Bookworm Trust

Once a week, every Wednesday, we visit a small community library site, nestled within a boys home and for a few brief hours, unfold the magic of stories among them.

The session brings together around 10 boys who stay, play, study and work together within this home. In this group is L who struggles to make sense of written words, and U who is content to sit cross legged head over book, and look neither right nor left as he reads, and S who is eager to respond loud and clear to every question. Also in this group, is P who is so astute that he makes connections and cross connections within and between stories, and V who looks at each picture and narrates his own story confidently and expressively, and A who loves to draw and begins each session with the question, “Aaj drawing hai? “

They are a diverse group of young individuals, vocal and bold as they assert their identity within this space, divided in their likes and dislikes but united in one aspect. They love stories. 

As the Read Aloud book opens and each page unfolds, the story spreads its magic as all, both juniors and seniors, cluster together…and listen. 

Some weeks ago, in our first session of the academic year, we decided to do a story on Memory. Wilfrid Gordon McDonald Partridge by Mem Fox, is a story that encompasses this theme gently but irrevocably.

We opened up this theme through a pre-story activity and discussion and then began the story. In the report that followed the session, the various initial responses to Memory as below: 

Memory was opened up and responses elicited about what it meant. L said it is usually something happy. The others said it could be something sad also. They connected it to exams and said that often they forget things during exams and can’t remember what to write. They felt everyone has memory problems and forget things, old people and young people both. T suggested talking with people and reading as ways to get back ones memory.

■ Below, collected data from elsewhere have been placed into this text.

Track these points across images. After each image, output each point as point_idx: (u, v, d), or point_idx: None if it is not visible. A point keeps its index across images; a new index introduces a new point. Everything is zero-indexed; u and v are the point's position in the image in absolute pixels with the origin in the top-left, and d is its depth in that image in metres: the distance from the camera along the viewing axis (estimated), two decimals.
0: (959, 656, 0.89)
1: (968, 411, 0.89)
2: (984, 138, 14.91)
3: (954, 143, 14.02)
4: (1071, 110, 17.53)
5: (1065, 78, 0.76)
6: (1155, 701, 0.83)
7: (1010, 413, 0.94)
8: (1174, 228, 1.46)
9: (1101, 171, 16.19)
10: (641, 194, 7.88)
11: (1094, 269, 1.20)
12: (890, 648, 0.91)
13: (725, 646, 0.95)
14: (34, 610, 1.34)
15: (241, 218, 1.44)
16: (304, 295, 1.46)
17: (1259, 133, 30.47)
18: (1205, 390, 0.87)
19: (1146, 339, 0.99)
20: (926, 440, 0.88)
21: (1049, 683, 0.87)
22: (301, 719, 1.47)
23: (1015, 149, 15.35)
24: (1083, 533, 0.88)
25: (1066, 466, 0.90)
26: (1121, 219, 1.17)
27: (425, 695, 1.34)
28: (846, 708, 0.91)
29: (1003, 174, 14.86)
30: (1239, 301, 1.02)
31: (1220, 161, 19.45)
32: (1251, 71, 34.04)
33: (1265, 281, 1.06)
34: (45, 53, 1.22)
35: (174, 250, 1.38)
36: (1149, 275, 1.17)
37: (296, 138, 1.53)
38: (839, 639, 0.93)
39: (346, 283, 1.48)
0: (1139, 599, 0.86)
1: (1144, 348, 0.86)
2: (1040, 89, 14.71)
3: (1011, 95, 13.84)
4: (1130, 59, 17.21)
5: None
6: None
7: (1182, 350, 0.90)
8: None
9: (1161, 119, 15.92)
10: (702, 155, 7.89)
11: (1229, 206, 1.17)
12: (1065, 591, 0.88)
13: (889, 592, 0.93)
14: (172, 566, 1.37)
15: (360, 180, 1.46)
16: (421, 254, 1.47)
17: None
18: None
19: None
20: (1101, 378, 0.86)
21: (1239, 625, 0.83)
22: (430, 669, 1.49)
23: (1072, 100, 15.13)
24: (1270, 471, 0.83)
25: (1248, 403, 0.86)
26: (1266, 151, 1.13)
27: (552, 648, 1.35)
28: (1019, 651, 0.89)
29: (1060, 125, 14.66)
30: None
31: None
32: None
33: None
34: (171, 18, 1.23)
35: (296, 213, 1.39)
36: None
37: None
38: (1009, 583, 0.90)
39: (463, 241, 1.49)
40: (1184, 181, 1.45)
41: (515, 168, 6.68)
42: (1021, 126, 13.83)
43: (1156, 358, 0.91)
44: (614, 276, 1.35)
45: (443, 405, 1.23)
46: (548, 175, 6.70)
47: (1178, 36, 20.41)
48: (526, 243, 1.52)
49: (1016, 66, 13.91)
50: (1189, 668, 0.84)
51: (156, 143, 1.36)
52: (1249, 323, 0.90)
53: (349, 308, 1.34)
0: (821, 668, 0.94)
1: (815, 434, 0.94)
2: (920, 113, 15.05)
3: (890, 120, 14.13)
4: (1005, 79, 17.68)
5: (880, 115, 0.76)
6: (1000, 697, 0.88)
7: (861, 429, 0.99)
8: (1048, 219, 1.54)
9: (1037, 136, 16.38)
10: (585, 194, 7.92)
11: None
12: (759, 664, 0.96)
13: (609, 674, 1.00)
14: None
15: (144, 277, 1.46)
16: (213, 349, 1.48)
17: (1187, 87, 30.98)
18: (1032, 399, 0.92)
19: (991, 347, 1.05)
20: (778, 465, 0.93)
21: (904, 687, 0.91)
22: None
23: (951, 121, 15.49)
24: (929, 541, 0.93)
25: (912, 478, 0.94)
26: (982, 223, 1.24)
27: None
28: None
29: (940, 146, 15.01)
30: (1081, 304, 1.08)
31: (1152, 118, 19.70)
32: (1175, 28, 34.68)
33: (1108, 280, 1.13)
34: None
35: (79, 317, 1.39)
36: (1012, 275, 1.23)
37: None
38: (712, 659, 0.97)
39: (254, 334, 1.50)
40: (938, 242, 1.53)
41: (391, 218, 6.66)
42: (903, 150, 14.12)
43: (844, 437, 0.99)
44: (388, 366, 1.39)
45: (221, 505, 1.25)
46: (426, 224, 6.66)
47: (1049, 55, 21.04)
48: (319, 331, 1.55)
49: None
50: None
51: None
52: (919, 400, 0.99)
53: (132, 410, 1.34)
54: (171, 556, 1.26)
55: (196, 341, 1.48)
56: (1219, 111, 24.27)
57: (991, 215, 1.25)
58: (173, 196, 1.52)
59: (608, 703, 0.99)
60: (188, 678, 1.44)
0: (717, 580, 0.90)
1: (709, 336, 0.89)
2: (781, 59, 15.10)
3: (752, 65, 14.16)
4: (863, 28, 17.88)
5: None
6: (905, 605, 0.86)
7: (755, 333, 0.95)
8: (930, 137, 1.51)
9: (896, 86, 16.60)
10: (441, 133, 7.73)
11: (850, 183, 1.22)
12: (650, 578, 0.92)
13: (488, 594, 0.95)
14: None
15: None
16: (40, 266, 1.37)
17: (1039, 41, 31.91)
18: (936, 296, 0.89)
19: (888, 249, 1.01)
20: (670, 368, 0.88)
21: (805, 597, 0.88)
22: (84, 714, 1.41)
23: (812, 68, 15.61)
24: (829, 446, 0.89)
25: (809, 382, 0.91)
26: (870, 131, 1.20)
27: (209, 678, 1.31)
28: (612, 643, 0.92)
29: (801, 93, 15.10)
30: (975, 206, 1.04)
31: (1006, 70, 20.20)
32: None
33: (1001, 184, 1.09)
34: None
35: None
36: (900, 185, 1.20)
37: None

Memory is something so abstract, but the story conveyed this abstraction beautifully. The boys followed Wilfrid in the story, as he carefully chose and handed over each memory to Miss. Nancy. In the extension activity that followed, each one drew out one strong memory that they remember a lot. These expressions in art had both joyous and sad moments, memories both close to home and close to heart. 

A week prior to this session, we had opened out this same story to a group of Senior Citizens in a session that took place in a Senior Citizens Recreation Centre. And the same magic had unfolded, deeper and nostalgic.

Stories do this. They bridge gaps and defy age in a way that few else does. They make us relive moments and provoke further such moments, thoughtful, provocative, grounded and magical. 

‘He called on Mr. Drysdale who had a voice like a giant. ‘What’s a memory?’,he asked. 

‘Something as precious as gold, young man, something as precious as gold.’